Winston Churchill said of Russia some 70 years ago “it was a riddle, wrapped in a mystery, inside an enigma”. One can only speculate as to how he would have described the rotting and crumbling Labour Government of today. But it strikes me that it is a dishonest wastrel, wrapped in spin, inside a fraudulent self-serving and imploding machine.
Barely had the pundits finished picking over the bones of the less-than-tasty dish served up in last week’s Budget when we were served the delights of Harriet Harman’s latest effort to tie the business community up in yet more pointless bureaucracy. In her “Equalities Bill” annual reporting of pay for men and women (or should that be women and men?) would become a legal requirement in 2013 if employers failed to comply “voluntarily”. So now we know what voluntary means in Ms Harman’s lexicon. It means you must do it or, if you don’t, we’ll force you to.
Behind this move was the notion of the “gender pay gap”, the difference between average pay rates for men and for women, and how it “must be closed”. Ms Harman quoted the gap at 23%. But she chose to include part-timers – mostly low paid women – producing a far higher figure than the official ONS estimate of less than 13% which is for full-time employees and may be regarded as a significantly more meaningful statistic. Figures apart, there is the implication in Ms Harman’s comments that the gap was the result of “unfair” discrimination against women by employers. Yet this accusation is ill-supported by a strong body of research and survey evidence that shows the pay gap can overwhelmingly be explained by the different career and lifestyle choices of individual men and individual women. The implicit accusation against employers is therefore a grossly unfair slur.
Yet on the basis of twisted logic, highly selective data (used for support rather than illumination as a drunk uses a lamp-post) and false accusations business is to be burdened with yet more unproductive, time-consuming red tape. The road ahead for the British economy is going to be tough, even once the worst of the recession is over, and we will be relying on business to pull us through. They deserve support, not bureaucratic and ideological nonsense.
A final note on this vexed subject, a certain business paper helpfully pointed out this morning that the gender pay gap for health department senior grades was minus 3.3%. By Ms Harman’s logic the health department discriminates against men. But that doesn’t matter.
I’ll end this post with a comment on the Budget. Of course, I understand the Chancellor, as a politician, has to defend his wretched government’s catastrophic economic record. But, having said that, I trust he appreciates the true scale of the disaster of the public finances and how he needs to shore up the confidence of the financial markets in order to find buyers for the £220bn of gilts issuance this year (£900bn over the next 5 years). Speculation of a buyers’ “strike” is already talked about. The very least he should have done under these circumstances was to provide an honest assessment of the fiscal crisis and outline a plausible path for the restoration of the public finances. But instead we were served party-political posturing and irresponsible procrastination.

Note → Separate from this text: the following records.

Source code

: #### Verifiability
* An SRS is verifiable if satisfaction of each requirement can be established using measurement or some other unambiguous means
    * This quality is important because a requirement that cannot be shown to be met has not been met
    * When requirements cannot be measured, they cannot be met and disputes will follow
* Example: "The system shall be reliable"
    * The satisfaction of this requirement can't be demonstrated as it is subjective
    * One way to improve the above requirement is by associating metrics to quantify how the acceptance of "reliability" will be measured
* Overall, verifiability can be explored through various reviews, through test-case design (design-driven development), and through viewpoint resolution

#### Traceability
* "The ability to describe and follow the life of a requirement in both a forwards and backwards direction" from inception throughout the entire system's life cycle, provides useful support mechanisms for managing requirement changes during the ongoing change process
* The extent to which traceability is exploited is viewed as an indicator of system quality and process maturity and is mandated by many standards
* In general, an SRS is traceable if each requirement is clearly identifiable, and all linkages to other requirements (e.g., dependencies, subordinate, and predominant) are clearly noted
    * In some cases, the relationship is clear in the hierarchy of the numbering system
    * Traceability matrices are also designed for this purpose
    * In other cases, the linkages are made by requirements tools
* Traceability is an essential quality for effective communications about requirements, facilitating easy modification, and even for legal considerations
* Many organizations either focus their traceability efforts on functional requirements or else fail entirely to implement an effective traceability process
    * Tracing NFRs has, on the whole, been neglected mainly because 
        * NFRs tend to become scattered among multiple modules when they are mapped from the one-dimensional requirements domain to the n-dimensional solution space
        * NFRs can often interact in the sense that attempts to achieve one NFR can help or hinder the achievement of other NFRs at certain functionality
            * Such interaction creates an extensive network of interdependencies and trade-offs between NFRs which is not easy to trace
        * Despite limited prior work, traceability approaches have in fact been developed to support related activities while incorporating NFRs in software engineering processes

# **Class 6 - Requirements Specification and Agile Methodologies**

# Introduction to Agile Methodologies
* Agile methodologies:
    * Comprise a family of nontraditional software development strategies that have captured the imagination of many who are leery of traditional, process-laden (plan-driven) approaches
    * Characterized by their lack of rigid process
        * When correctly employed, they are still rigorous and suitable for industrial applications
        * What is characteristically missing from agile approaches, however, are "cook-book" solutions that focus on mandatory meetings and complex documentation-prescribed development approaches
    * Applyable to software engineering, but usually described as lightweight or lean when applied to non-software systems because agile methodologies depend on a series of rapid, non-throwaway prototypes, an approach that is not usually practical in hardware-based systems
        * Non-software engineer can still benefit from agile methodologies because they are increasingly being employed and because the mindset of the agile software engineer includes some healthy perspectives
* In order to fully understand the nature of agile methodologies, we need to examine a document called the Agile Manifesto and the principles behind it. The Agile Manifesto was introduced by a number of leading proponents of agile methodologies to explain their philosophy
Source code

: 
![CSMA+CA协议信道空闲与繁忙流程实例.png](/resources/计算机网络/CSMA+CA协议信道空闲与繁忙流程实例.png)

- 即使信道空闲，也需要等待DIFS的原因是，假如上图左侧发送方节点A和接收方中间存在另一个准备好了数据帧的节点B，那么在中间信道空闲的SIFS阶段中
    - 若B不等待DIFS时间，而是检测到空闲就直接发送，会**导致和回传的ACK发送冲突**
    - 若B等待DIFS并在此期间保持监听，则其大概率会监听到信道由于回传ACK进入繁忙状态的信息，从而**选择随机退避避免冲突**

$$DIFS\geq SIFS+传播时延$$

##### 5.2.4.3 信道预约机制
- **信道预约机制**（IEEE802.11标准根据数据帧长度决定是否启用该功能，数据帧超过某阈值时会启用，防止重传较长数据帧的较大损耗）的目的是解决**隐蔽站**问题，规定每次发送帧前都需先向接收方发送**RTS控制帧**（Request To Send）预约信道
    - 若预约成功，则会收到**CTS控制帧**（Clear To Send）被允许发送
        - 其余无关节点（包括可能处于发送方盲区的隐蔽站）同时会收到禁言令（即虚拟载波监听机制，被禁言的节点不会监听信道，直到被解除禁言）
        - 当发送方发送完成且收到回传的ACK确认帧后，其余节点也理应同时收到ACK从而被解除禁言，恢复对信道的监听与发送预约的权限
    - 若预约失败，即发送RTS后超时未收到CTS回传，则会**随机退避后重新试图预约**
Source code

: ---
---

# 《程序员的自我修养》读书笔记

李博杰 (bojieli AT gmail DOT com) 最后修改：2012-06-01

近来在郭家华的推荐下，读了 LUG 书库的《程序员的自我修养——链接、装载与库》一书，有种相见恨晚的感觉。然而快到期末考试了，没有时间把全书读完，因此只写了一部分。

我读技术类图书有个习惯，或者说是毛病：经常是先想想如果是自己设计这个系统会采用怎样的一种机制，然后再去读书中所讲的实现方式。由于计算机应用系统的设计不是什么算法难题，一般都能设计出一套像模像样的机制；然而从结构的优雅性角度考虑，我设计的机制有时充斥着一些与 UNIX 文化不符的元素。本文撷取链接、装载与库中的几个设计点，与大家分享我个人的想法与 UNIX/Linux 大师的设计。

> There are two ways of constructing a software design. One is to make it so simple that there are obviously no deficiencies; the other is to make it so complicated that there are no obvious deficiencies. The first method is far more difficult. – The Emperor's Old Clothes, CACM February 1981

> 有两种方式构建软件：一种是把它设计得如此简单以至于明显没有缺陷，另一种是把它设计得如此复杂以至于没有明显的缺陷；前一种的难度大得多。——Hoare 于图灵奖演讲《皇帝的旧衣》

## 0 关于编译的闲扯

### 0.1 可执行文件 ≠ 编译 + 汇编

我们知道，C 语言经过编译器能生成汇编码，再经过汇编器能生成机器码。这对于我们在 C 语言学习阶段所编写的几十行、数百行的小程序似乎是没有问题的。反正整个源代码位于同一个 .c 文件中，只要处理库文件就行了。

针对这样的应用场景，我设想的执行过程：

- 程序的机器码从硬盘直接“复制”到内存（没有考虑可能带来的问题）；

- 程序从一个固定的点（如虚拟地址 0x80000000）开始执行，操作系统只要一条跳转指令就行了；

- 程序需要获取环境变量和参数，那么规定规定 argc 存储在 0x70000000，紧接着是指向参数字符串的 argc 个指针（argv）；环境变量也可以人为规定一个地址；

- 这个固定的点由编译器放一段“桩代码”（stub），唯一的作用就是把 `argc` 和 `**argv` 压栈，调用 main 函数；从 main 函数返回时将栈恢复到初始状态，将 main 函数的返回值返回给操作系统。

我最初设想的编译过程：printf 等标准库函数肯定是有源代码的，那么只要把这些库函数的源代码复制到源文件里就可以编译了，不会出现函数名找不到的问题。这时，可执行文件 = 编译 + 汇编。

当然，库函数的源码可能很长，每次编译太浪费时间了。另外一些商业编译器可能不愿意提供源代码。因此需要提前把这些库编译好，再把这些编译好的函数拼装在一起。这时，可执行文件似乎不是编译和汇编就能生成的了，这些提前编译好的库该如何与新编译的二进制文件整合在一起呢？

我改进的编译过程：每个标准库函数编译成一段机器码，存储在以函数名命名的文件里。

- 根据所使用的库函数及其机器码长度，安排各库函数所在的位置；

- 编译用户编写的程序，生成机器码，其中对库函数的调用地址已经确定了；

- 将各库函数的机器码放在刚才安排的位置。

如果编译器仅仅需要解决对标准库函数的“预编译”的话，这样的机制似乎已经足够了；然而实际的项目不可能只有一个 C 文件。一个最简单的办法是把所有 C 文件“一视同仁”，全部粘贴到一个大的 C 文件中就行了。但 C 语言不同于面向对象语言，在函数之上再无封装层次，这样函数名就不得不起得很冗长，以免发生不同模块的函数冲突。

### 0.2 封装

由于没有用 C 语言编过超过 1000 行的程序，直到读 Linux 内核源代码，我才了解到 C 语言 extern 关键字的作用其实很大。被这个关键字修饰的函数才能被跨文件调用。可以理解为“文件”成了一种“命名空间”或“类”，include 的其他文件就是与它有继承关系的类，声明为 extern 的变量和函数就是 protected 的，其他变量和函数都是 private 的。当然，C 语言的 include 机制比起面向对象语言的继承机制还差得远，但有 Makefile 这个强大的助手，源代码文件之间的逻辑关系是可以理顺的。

However dreadful the Budget’s borrowing numbers were, and they were, the Budget was deficient in at least four ways. Firstly, his economic forecast was too optimistic and effectively blown out of the water when the GDP figure for the first quarter of this year was released last Friday. The economy would essentially have to be flat for the rest of the year for the Chancellor’s fall of 3½% in GDP for 2009 to be achieved. Public borrowing will almost certainly be higher, therefore, than forecast.
Secondly, some of the Chancellor’s “tightening” measures, including the spitefully political top rate of tax and the “efficiency savings”, will almost certainly not deliver the revenue and the savings pencilled into the Budget projections. Thirdly, the Budget had at its goal a balanced current budget by 2017-18. But, according to the Institute for Fiscal Studies, the measures announced by the Chancellor in the 2009 pre-Budget Report and Budget 2009 (taken together and at face value) would only “deliver” half of the tightening needed to achieve this goal. In other words, measures as yet unannounced would be required to achieve a current budget balance by 2017-18. The Chancellor tells us therefore how tough he would be, but doesn’t share with us how he’s going to achieve it.
Finally, the goal of a balanced budget in 2017-18 is far too remote and unambitious. Perhaps I am unnecessarily fretting about the markets, but surely the public finances will need to be brought to heel quicker than this. Suffice to say bringing the goal of a current balance forward would require much quicker and tougher tightening.
One thing is certain. By June 2010 we will have a new Government. They will inherent a poisoned chalice. How different it was in May 1997 when Gordon Brown inherited a Golden Legacy. “Things can only get better” we were told. Really?